SET OF TASKS:
[A] Reproduce verbatim the passage of the essay on the New Orleans residency starting at "Whilst this polarisation" and ending at "history and memory.".
[B] In the essay on the New Orleans residency, what subject did the writer pick for the presentation of craft or process?

SOURCE DOCUMENT:

================================

At this stage in my internal development, there was arguably no better place to explore than New Orleans. The residency was both as difficult as I dreaded and a completely natural situation to be in. It felt very fitting given the portals that were opening up in my mind, and yet tough on account of my well-camouflaged social anxiety. 

Not least because of how polarised U.S. society currently is. As I ventured into the streets of New Orleans, with a surprisingly large proportion of encounters I felt- and believe this is not just paranoia- shrewdly scanned for my allegiances. It is as if a whole lot of contemporary Americans are now completely fluent in some form of ‘Newspeak’: the right combination of slogans will unlock approval or disapproval with you interlocutor, depending on their ‘tribe’, and on whether they classify you as part of it or not. Disapproval is invariably synonymous with refusal to engage- or blacklisting, to be blunt. It is exhausting, and it is scary. There is no longer any tolerance for nuanced views, for overt thinking and searching. You may not lend your ear to just anyone, you may not give most people the benefit of inquisitiveness. You are either with us, or against us. 

This is the oldest trick in the book. When you refuse to engage with people who may not share the same political views as you, when you regard them with a mix of superiority and contempt (at best, condescendance), you effectively start dehumanising them. This is the first step to any reign of tyranny, no matter the guise of political or social cause. 

Whilst this polarisation is happening all over the world, the U.S. seems like a particularly vulnerable target for partisan propaganda given its short history and memory.

But I digress. While it was difficult having to hear and at times regurgitate doublespeak, it was invaluable in terms of having to bolster my own sense of sincerity or truth. In short, figuring out how to move through the world with a clear conscience– something  which has, over the years, become the single most important thing to me. 

During our stay at the residency, we were asked to do a presentation of our craft or process. In the context of my works, which contain a healthy dose of anger and cynicism, I decided to do a presentation on Forgiveness. This was met with much, much resistance. Forgiveness, I had forgotten, is still associated in many a mind’s eye with the institution of the Church. For me, part of my individuation (therefore liberation) was to elevate Forgiveness beyond the superficial edifices of any institution. There is a trend, one particularly smack-in-between-the-eyes in the U.S., of victimising oneself and attempting to fight for social justice from that position (and often using it as immunity to criticism). Being a victim is being in chaos. I know, I have been there. To encounter harm at the hands of a person, group or system that has never been brought to justice, or that has permanently affected your sense of worth, is destructive, painful and leads to inner chaos that is very difficult to navigate. And the problem with chaos is, it is a very difficult place from which to make decisions, bestow judgment, and protect yourself- let alone fight for a whole community. I do not want to claim any pretense to having found solid solutions for this predicament. However, for me personally, Forgiveness was key. If I can try to humanise people I deem to be wrongdoers either in the past or present, I can start to understand the probable fear, trauma, complex, manipulation or other self-sabotage they acted out of. If I can understand that, I might stand a chance at stopping that from developing within me, or the people around me. Forgiveness, to me, is about breaking a pattern and resolving inner chaos. And this includes forgiving yourself, as I do believe we all share the responsibility for the here and the now. Because when you forgive, you cease to be relative to one phenomenon, and become relative to a whole universe instead. For me at least, that is a much more expansive and instructive view.

================================

DATASET EXTRACT:
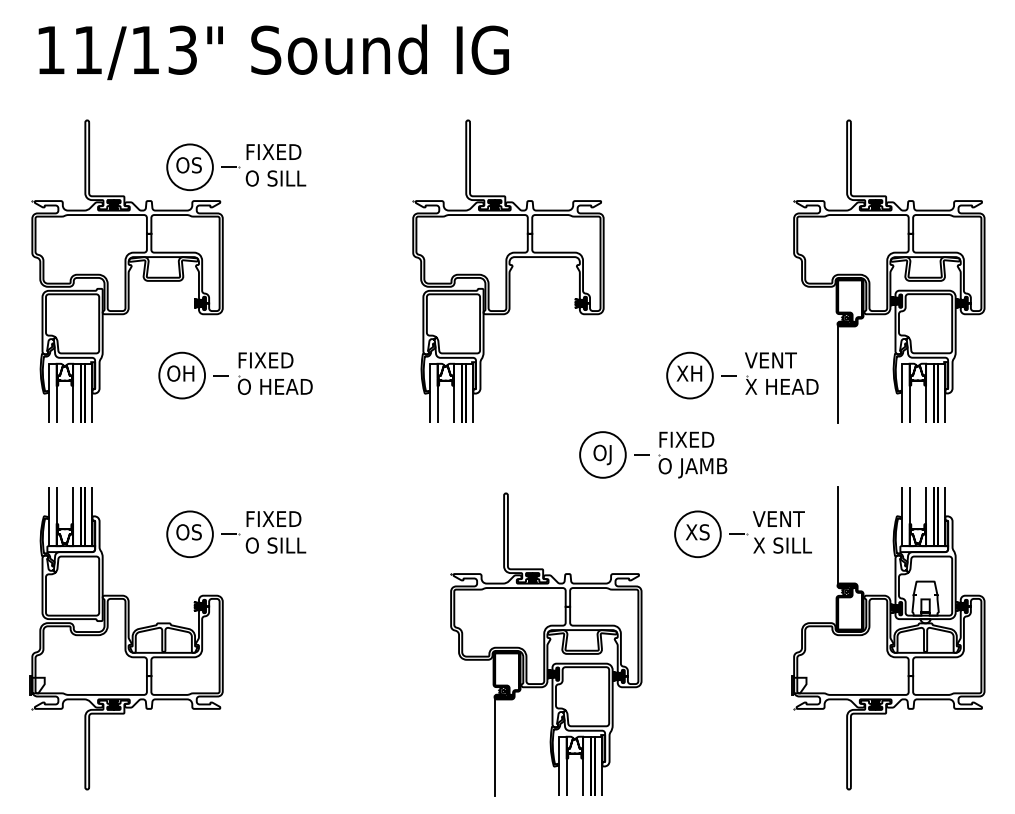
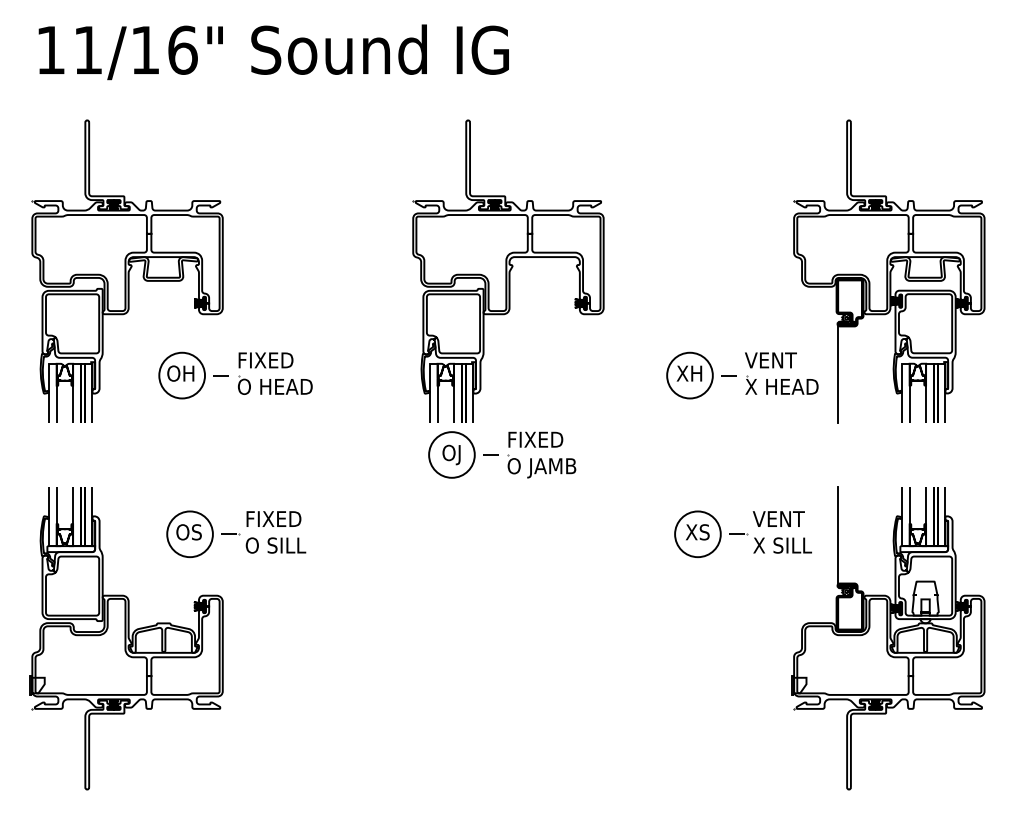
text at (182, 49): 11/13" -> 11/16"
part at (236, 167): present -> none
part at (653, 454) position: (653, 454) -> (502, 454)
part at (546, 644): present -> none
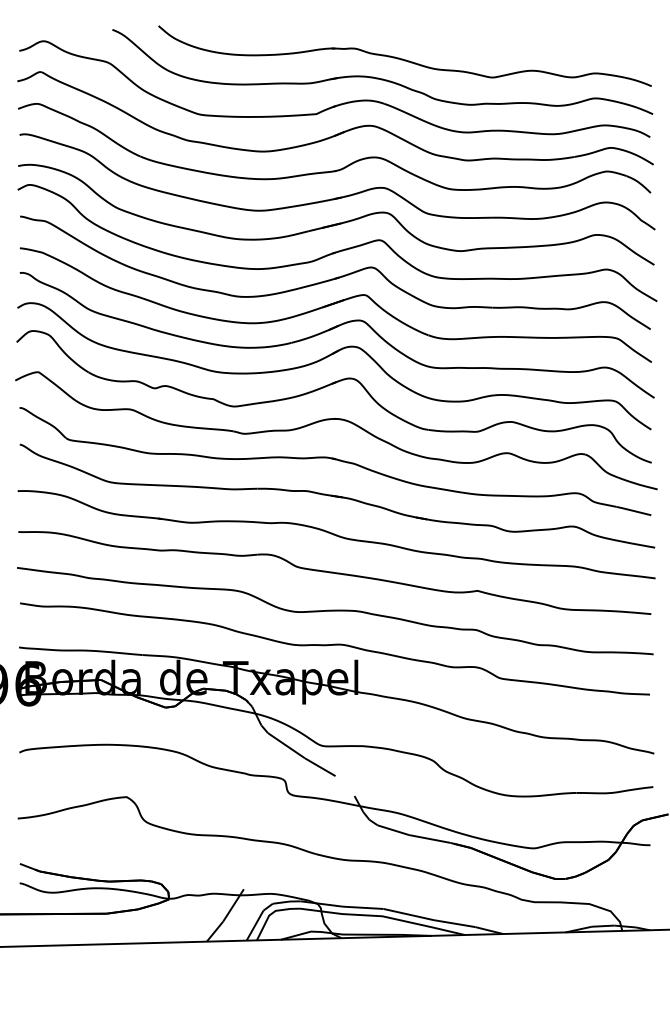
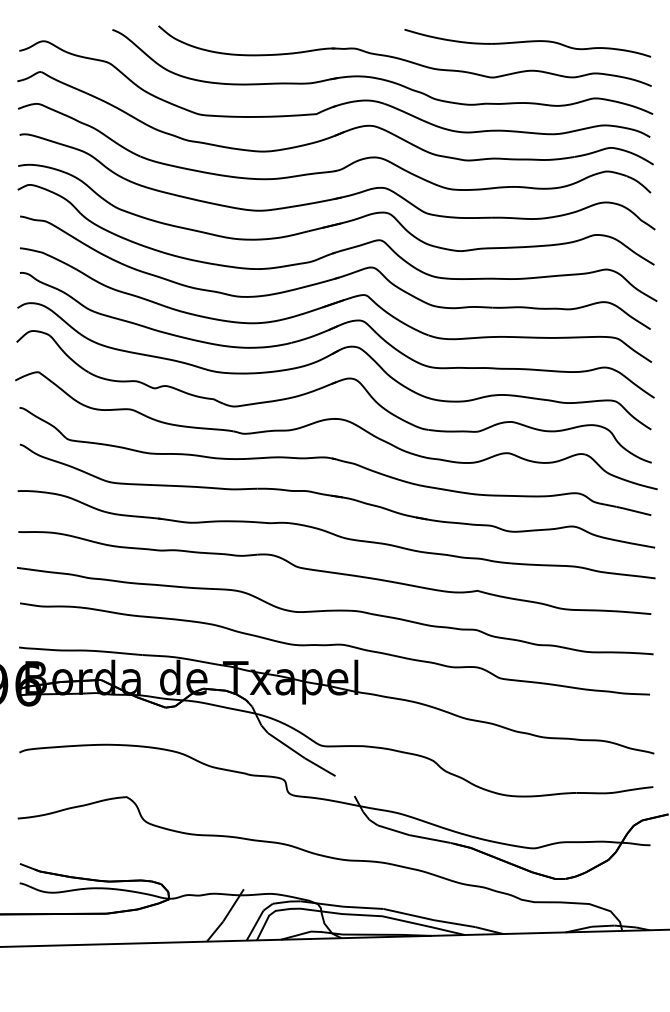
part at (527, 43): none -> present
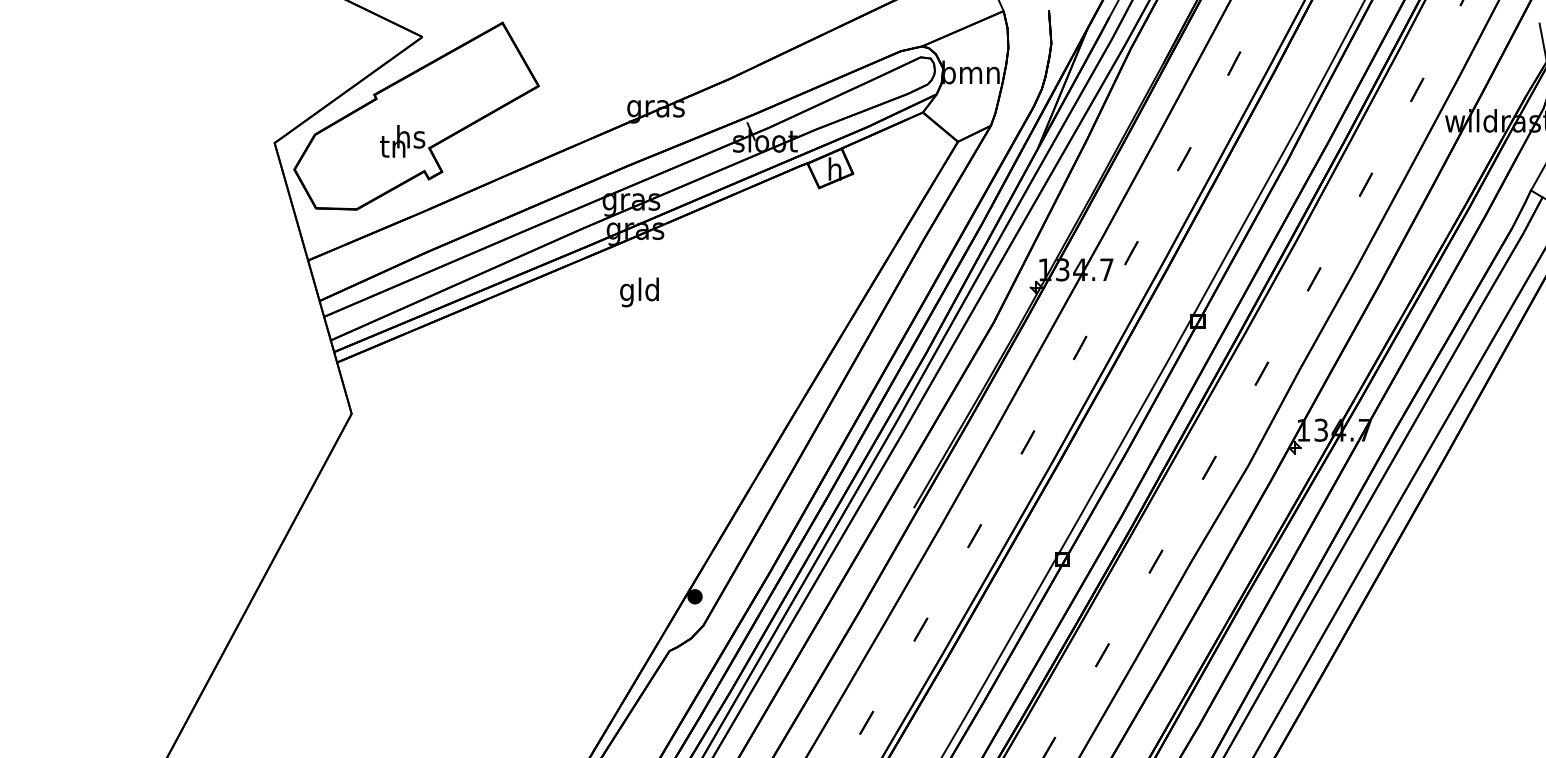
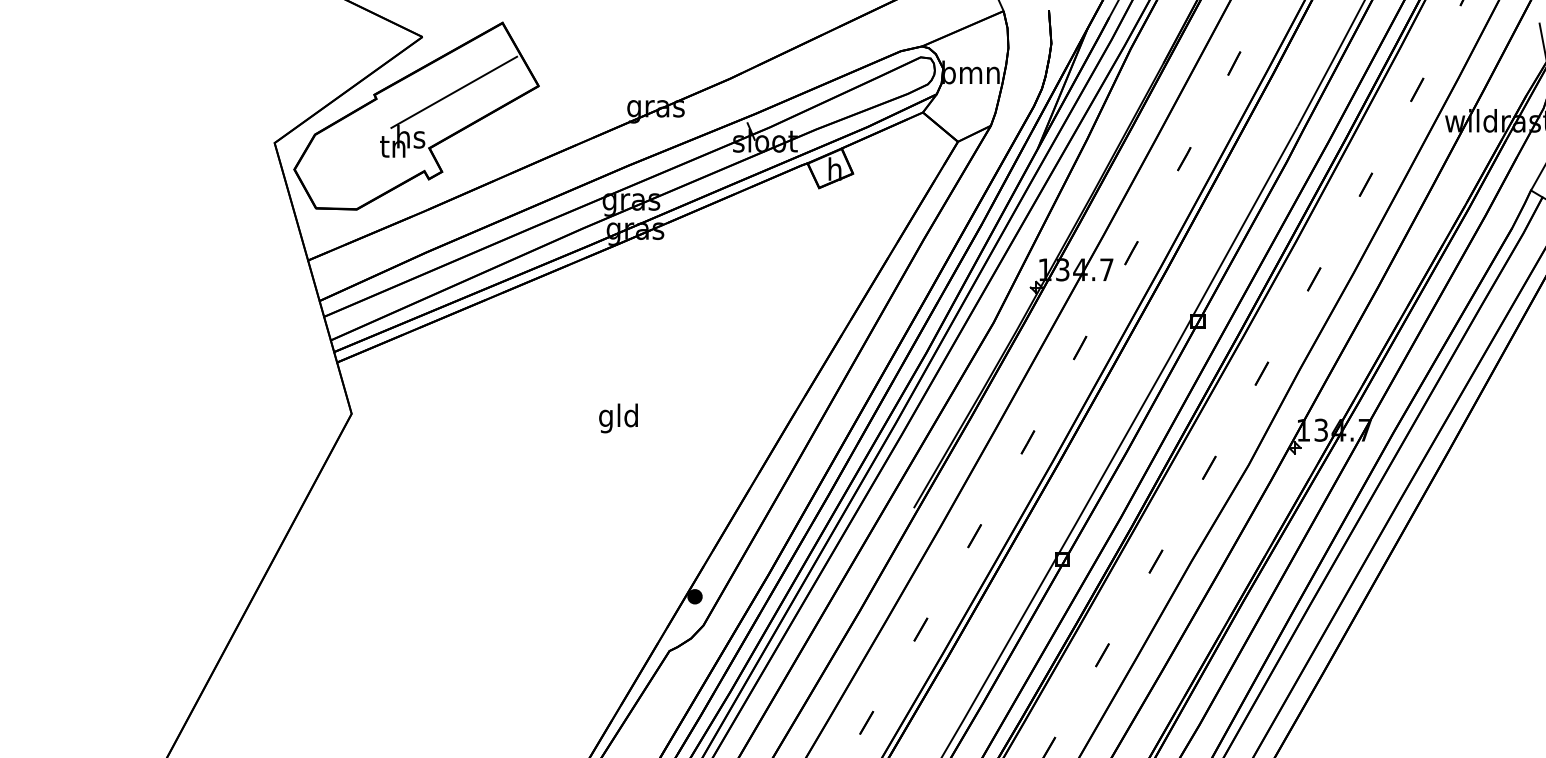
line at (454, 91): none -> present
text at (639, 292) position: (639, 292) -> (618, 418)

================================

TASK RESPONSES:
[A]
Whilst this polarisation is happening all over the world, the U.S. seems like a particularly vulnerable target for partisan propaganda given its short history and memory.

[B] Forgiveness.